## TASK TO CARRY OUT
Rewrite the material below, changing "véhicules convoyés" to "véhicules livrés" and keeping everything else the same.
------ INPUT DATA
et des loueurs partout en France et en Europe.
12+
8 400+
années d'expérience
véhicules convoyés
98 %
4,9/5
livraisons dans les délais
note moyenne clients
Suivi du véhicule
------------
## RESPONSE
et des loueurs partout en France et en Europe.
12+
8 400+
années d'expérience
véhicules livrés
98 %
4,9/5
livraisons dans les délais
note moyenne clients
Suivi du véhicule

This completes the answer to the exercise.